** Gestellte Aufgabe **
Welche Abkürzungen von Organisationen kommen im Artikel über die Sendung mit Gauland und Habeck vor? Gib alle an.

::: Auszug aus Dokument

"Anne Will" nach den Landtagswahlen:Proteste gegen die "bürgerliche Volkspartei"

Gauland und Habeck bei Anne Will

Gauland und Habeck geraten bei "Anne Will" nur einmal aneinander.

(Foto: NDR/Wolfgang Borrs)

Für Alexander Gauland ist die AfD eine solche. Nicht nur bei Anne Will sorgt das für Entrüstung, sondern auch, weil sich zuvor eine ARD-Moderatorin ähnlich äußerte.

::::::
::: Entnommenes Material

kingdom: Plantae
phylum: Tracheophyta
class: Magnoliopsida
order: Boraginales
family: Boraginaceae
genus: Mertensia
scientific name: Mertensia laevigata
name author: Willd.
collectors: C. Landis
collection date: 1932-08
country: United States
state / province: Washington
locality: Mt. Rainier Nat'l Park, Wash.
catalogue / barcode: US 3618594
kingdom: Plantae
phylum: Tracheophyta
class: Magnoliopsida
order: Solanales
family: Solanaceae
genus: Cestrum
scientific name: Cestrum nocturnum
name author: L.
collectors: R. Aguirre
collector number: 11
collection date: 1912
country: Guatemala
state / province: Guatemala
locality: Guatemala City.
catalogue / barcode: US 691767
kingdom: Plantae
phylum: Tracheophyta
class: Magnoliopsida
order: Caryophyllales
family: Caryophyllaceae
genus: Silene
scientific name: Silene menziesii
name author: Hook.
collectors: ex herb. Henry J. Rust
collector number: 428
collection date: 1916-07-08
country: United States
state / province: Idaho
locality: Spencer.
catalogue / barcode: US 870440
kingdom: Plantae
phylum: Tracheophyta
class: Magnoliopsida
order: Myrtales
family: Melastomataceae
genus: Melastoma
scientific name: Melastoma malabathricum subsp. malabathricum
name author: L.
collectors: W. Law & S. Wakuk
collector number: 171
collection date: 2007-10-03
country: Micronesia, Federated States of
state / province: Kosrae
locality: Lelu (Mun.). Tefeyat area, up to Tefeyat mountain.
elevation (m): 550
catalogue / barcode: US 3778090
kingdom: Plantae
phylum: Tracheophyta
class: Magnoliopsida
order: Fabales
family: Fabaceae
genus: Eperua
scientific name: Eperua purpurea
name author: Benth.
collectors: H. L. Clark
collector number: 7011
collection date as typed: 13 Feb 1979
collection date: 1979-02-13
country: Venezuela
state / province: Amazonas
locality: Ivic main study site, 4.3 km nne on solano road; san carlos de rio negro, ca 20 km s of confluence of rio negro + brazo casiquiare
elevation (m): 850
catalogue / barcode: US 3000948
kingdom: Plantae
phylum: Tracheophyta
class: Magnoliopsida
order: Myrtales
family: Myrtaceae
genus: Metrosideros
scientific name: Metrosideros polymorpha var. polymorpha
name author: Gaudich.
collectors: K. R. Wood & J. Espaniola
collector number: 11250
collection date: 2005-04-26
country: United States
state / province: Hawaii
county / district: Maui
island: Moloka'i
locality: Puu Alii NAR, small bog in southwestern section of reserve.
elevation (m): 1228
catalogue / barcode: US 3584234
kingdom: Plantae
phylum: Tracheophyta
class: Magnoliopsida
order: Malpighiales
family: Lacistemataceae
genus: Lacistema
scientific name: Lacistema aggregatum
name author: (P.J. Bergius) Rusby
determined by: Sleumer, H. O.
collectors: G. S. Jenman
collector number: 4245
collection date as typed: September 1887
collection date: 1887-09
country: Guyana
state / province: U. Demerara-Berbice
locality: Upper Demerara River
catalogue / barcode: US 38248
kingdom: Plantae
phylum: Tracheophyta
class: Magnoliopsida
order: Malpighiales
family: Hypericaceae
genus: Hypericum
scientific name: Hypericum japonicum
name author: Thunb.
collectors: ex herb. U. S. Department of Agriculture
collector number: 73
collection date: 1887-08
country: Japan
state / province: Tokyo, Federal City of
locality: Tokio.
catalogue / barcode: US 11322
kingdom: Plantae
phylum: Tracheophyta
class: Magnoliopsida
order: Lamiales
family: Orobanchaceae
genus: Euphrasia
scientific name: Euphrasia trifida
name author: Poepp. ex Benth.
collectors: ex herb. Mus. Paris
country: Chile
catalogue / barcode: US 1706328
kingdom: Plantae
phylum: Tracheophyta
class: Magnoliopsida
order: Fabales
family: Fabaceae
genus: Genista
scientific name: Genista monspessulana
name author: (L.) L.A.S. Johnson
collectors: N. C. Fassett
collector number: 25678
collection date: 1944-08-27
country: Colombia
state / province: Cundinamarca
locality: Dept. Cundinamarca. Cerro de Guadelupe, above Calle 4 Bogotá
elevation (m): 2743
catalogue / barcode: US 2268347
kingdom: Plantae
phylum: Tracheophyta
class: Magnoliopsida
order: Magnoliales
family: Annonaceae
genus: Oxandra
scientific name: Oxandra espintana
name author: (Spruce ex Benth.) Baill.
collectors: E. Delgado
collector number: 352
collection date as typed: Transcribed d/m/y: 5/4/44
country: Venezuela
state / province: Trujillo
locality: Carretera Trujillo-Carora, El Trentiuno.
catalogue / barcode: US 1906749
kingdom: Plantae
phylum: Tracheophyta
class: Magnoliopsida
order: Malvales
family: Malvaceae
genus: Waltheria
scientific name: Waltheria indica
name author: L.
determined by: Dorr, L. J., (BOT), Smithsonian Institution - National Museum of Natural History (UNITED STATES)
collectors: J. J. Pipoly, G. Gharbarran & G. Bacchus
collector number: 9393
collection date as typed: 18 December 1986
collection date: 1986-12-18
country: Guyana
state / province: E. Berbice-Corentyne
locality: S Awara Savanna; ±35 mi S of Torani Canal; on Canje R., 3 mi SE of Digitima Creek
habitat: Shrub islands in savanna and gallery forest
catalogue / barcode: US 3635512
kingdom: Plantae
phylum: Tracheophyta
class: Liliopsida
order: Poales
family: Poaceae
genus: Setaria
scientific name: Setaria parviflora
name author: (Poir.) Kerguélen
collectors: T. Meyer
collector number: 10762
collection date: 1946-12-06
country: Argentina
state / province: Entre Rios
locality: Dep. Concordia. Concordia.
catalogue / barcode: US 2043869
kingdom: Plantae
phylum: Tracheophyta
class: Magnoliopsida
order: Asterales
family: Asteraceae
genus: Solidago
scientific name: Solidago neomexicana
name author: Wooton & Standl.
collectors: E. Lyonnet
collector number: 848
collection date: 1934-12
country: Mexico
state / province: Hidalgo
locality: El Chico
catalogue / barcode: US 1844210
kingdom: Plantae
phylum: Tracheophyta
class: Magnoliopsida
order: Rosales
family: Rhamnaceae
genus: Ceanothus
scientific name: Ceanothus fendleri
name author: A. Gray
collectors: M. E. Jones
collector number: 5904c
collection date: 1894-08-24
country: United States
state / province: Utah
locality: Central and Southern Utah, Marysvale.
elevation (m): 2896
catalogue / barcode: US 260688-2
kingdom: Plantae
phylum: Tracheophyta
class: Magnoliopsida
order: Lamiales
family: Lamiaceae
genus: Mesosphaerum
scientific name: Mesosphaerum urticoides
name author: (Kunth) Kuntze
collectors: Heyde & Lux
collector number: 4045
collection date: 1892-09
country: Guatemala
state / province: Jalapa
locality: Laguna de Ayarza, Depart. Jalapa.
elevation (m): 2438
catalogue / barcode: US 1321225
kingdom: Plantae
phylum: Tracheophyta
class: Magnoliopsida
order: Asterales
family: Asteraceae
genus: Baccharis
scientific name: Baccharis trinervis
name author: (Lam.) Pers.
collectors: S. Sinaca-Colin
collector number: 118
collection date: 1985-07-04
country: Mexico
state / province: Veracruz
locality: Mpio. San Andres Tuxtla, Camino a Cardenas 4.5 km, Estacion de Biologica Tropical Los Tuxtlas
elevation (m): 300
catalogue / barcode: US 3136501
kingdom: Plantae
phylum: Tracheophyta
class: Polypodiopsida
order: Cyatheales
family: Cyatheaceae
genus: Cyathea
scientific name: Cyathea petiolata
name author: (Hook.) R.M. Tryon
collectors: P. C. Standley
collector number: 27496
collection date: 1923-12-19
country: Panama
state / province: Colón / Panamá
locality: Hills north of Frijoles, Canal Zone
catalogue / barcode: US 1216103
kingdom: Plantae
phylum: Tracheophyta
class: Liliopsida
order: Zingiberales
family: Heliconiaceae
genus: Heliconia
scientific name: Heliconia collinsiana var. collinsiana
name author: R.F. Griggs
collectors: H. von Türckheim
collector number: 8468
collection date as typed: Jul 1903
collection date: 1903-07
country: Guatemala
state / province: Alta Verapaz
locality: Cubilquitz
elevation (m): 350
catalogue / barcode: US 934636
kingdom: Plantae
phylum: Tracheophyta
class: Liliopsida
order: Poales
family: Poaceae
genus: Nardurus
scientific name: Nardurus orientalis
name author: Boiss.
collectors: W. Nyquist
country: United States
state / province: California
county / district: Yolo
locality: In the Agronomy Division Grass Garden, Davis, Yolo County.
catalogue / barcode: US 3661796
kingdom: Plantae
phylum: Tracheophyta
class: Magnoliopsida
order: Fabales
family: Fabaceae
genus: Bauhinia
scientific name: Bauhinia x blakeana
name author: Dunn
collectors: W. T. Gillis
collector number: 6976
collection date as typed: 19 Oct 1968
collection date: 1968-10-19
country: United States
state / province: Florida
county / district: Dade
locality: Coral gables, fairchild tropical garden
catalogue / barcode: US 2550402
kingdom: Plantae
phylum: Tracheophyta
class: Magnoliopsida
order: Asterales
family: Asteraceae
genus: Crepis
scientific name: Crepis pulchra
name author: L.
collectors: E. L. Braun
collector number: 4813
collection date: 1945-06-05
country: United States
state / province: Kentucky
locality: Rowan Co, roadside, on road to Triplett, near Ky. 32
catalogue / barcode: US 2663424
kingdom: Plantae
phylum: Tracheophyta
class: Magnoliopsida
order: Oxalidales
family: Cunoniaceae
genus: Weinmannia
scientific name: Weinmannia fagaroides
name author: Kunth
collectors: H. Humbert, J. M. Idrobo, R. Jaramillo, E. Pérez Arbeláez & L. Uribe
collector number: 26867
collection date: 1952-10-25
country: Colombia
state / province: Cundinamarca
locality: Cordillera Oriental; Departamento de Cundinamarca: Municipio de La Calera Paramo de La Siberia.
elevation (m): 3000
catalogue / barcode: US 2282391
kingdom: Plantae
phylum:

::::::

** Lösung der Aufgabe **
Die Abkürzungen sind NDR, AfD und ARD.